Albert Bierstadt

Gosnold at Cuttyhunk painting, dusk lighting, deer on shore, ducks in water, island, ships in background at sea
Albert Bierstadt's "Gosnold at Cuttyhunk." Image courtesy: Wiki Commons

Landscape painter Albert Bierstadt was born in Germany in 1830. When he was two-years-old, his family emigrated from Germany and settled in New Bedford. Early on, Bierstadt had ambitions to become a painter, and became one of the first painters to capture the grandeur of the American west.
Black and white image of painter Albert Bierstadt
Albert Bierstadt. Photo courtesy: Wiki Commons
Bierstadt taught drawing in New Bedford before returning to Germany in 1853. There, he studied painting and shared studio space in Dusseldorf with Emanuel Leutze and Worthington Whittredge. He returned to New Bedford in 1857 and staged the first art exhibit in the city in 1858.

In 1859, Bierstadt began making trips to the American west to paint its natural wonders. During his first trip, Bierstadt traveled from Saint Joseph, Missouri, to the Wind River Mountains. In 1860, he exhibited Base of the Rocky Mountains at the National Academy of Design.

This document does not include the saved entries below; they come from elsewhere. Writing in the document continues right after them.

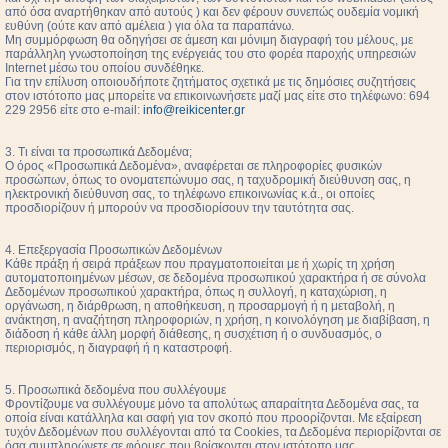
από όσα αναρτήθηκαν από αυτούς ) και δεν φέρουν συνεπώς ουδεμία νομική
ευθύνη (ούτε καν από αμέλεια ) για όλα τα παραπάνω.
Μη συμμόρφωση θα οδηγήσει σε άμεση και μόνιμη διαγραφή του μέλους, με
παράλληλη γνωστοποίηση της ενέργειάς του στο φορέα παροχής υπηρεσιών
Internet μέσω του οποίου συνδέθηκε.
Για την επίλυση οποιουδήποτε ζητήματος σχετικά με τις δημόσιες συζητήσεις
στον ιστότοπο μας μπορείτε να επικοινωνήσετε μαζί μας είτε στο τηλέφωνο: 694
229 2956 είτε στο e-mail:
info@reikicenter.gr
3. Τι είναι τα προσωπικά Δεδομένα;
Ο όρος «Προσωπικά Δεδομένα», αναφέρεται σε πληροφορίες φυσικών
προσώπων, όπως το ονοματεπώνυμο σας, η ταχυδρομική διεύθυνση σας, η
ηλεκτρονική διεύθυνση σας, το τηλέφωνο επικοινωνίας κ.ά., οι οποίες
προσδιορίζουν ή μπορούν να προσδιορίσουν την ταυτότητα σας.
4. Επεξεργασία Προσωπικών Δεδομένων
Κάθε πράξη ή σειρά πράξεων που πραγματοποιείται με ή χωρίς τη χρήση
αυτοματοποιημένων μέσων, σε δεδομένα προσωπικού χαρακτήρα ή σε σύνολα
Δεδομένων προσωπικού χαρακτήρα, όπως η συλλογή, η καταχώριση, η
οργάνωση, η διάρθρωση, η αποθήκευση, η προσαρμογή ή η μεταβολή, η
ανάκτηση, η αναζήτηση πληροφοριών, η χρήση, η κοινολόγηση με διαβίβαση, η
διάδοση ή κάθε άλλη μορφή διάθεσης, η συσχέτιση ή ο συνδυασμός, ο
περιορισμός, η διαγραφή ή η καταστροφή.
5. Προσωπικά δεδομένα που συλλέγουμε
Φροντίζουμε να συλλέγουμε μόνο τα απολύτως απαραίτητα Δεδομένα σας, τα
οποία είναι κατάλληλα και σαφή για τον σκοπό που προορίζονται. Με εξαίρεση
τυχόν Δεδομένων που συλλέγονται από τα Cookies, τα Δεδομένα περιορίζονται σε
όσα συμπληρώνετε σε φόρμες που βρίσκονται στον ιστότοπο μας.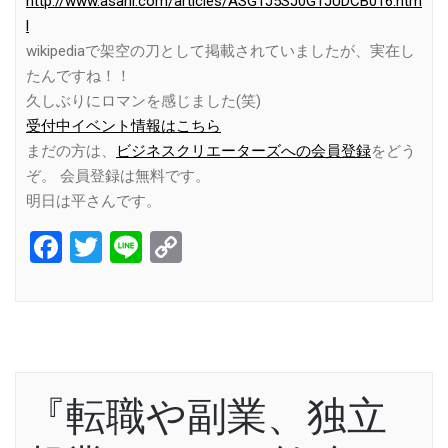
http://www.asahi.com/articles/ASG1J5SJ0G1JUDCB016.htm
l
wikipediaで架空の刀として掲載されていましたが、実在し
たんですね！！
久しぶりにロマンを感じました(笑)
受付中イベント情報はこちら
まだの方は、
ビジネスクリエーターズへの会員登録
をどう
ぞ。 会員登録は無料です。
明日は平さんです。
Facebook
Twitter
Line
Copy
Link
『転職や副業、独立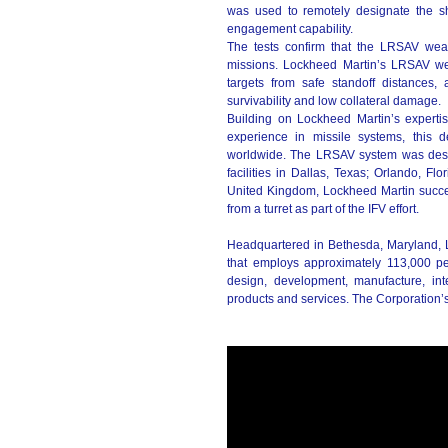
was used to remotely designate the sho
engagement capability.
The tests confirm that the LRSAV weap
missions. Lockheed Martin’s LRSAV wea
targets from safe standoff distances
survivability and low collateral damage.
Building on Lockheed Martin’s expertise
experience in missile systems, this d
worldwide. The LRSAV system was desig
facilities in Dallas, Texas; Orlando, Fl
United Kingdom, Lockheed Martin succ
from a turret as part of the IFV effort.
Headquartered in Bethesda, Maryland, 
that employs approximately 113,000 pe
design, development, manufacture, in
products and services. The Corporation’s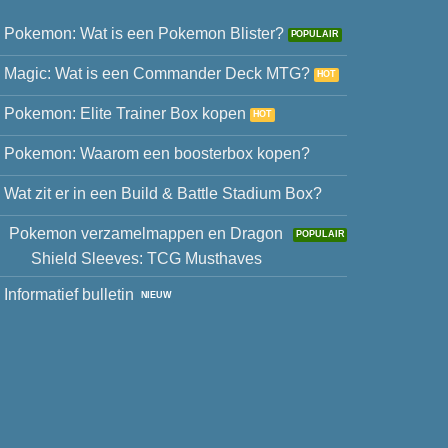
Pokemon: Wat is een Pokemon Blister?
Magic: Wat is een Commander Deck MTG?
Pokemon: Elite Trainer Box kopen
Pokemon: Waarom een boosterbox kopen?
Wat zit er in een Build & Battle Stadium Box?
Pokemon verzamelmappen en Dragon
Shield Sleeves: TCG Musthaves
Informatief bulletin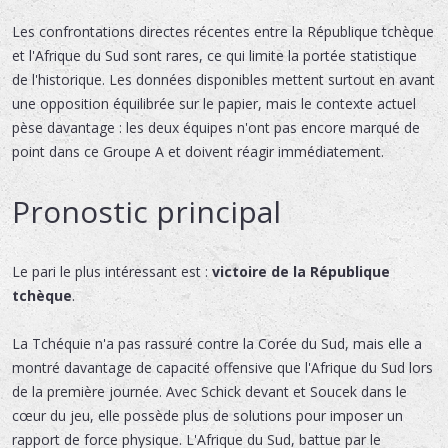
Les confrontations directes récentes entre la République tchèque
et l'Afrique du Sud sont rares, ce qui limite la portée statistique
de l'historique. Les données disponibles mettent surtout en avant
une opposition équilibrée sur le papier, mais le contexte actuel
pèse davantage : les deux équipes n'ont pas encore marqué de
point dans ce Groupe A et doivent réagir immédiatement.
Pronostic principal
Le pari le plus intéressant est :
victoire de la République
tchèque
.
La Tchéquie n'a pas rassuré contre la Corée du Sud, mais elle a
montré davantage de capacité offensive que l'Afrique du Sud lors
de la première journée. Avec Schick devant et Soucek dans le
cœur du jeu, elle possède plus de solutions pour imposer un
rapport de force physique. L'Afrique du Sud, battue par le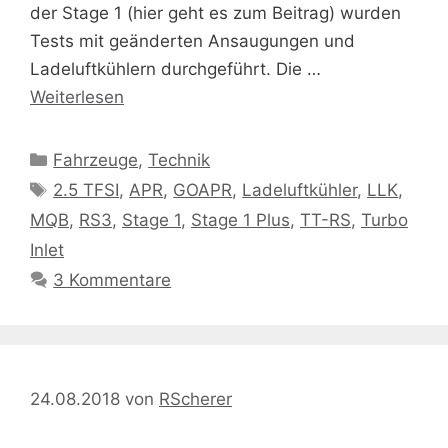
der Stage 1 (hier geht es zum Beitrag) wurden
Tests mit geänderten Ansaugungen und
Ladeluftkühlern durchgeführt. Die …
Weiterlesen
Kategorien
Fahrzeuge
,
Technik
Schlagwörter
2.5 TFSI
,
APR
,
GOAPR
,
Ladeluftkühler
,
LLK
,
MQB
,
RS3
,
Stage 1
,
Stage 1 Plus
,
TT-RS
,
Turbo
Inlet
3 Kommentare
24.08.2018
von
RScherer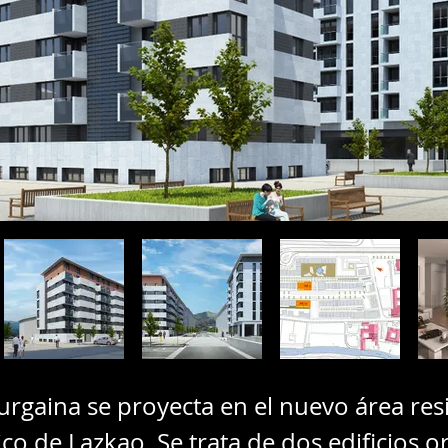
rgaina se proyecta en el nuevo área resi
ico de Lazkao. Se trata de dos edificios o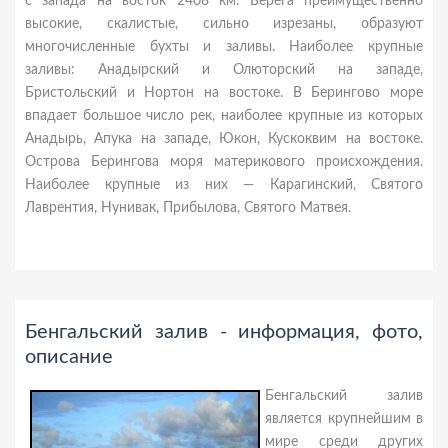
с запада на восток 2408 км. Берега преимущественно
высокие, скалистые, сильно изрезаны, образуют
многочисленные бухты и заливы. Наиболее крупные
заливы: Анадырский и Олюторский на западе,
Бристольский и Нортон на востоке. В Берингово море
впадает большое число рек, наиболее крупные из которых
Анадырь, Апука на западе, Юкон, Кускоквим на востоке.
Острова Берингова моря материкового происхождения.
Наиболее крупные из них — Карагинский, Святого
Лаврентия, Нунивак, Прибылова, Святого Матвея.
Бенгальский залив - информация, фото,
описание
Бенгальский залив
является крупнейшим в
мире среди других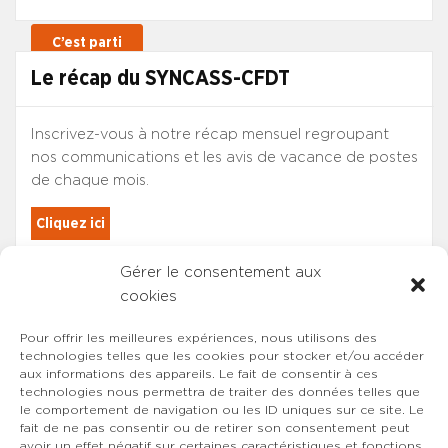
Le récap du SYNCASS-CFDT
Inscrivez-vous à notre récap mensuel regroupant
nos communications et les avis de vacance de postes
de chaque mois.
Cliquez ici
Gérer le consentement aux
Les adhérents du SYNCASS-CFDT
cookies
sont automatiquement inscrits.
Pour offrir les meilleures expériences, nous utilisons des
technologies telles que les cookies pour stocker et/ou accéder
aux informations des appareils. Le fait de consentir à ces
technologies nous permettra de traiter des données telles que
le comportement de navigation ou les ID uniques sur ce site. Le
fait de ne pas consentir ou de retirer son consentement peut
avoir un effet négatif sur certaines caractéristiques et fonctions.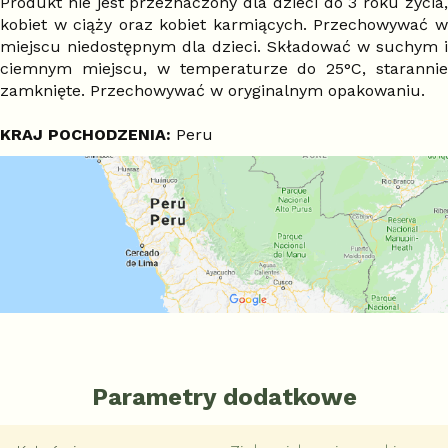
Produkt nie jest przeznaczony dla dzieci do 3 roku życia,
kobiet w ciąży oraz kobiet karmiących. Przechowywać w
miejscu niedostępnym dla dzieci. Składować w suchym i
ciemnym miejscu, w temperaturze do 25°C, starannie
zamknięte. Przechowywać w oryginalnym opakowaniu.
KRAJ POCHODZENIA:
Peru
Parametry dodatkowe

In 1863, he traveled to San Francisco and on to Yosemite. His work commanded top prices; The Rocky Mountains, Lander's Peak, completed in 1863, was purchased for $25,000 in 1865. In 1871, he returned to California, where he stayed for two years painting views of the Sierra Nevada, including Yosemite. Through the mid-1880s, he traveled in the west, as well as to Nassau and Europe. His last trip west was in 1889.

In the years just after the Civil War, most of the U.S. population lived east of the Mississippi River. Few had seen the expanses of western lands. Bierstadt's large-scale, dramatic paintings inspired settlers and tourists to explore the vastness of their country. Bierstadt's andscapes also engendered a new reverence for the American landscape and injected ideas of preservation, conservation, and stewardship into the idea of Manifest Destiny. His landscapes later factored into the creation of the national parks and the National Park Service.

Changing tastes in the 1880s brought a decline in the popularity of his art. Despite many attempts to sell his paintings to Congress, he narrowly avoided bankruptcy in 1895. He died in New York in 1902, and is buried at the Rural Cemetery in New Bedford.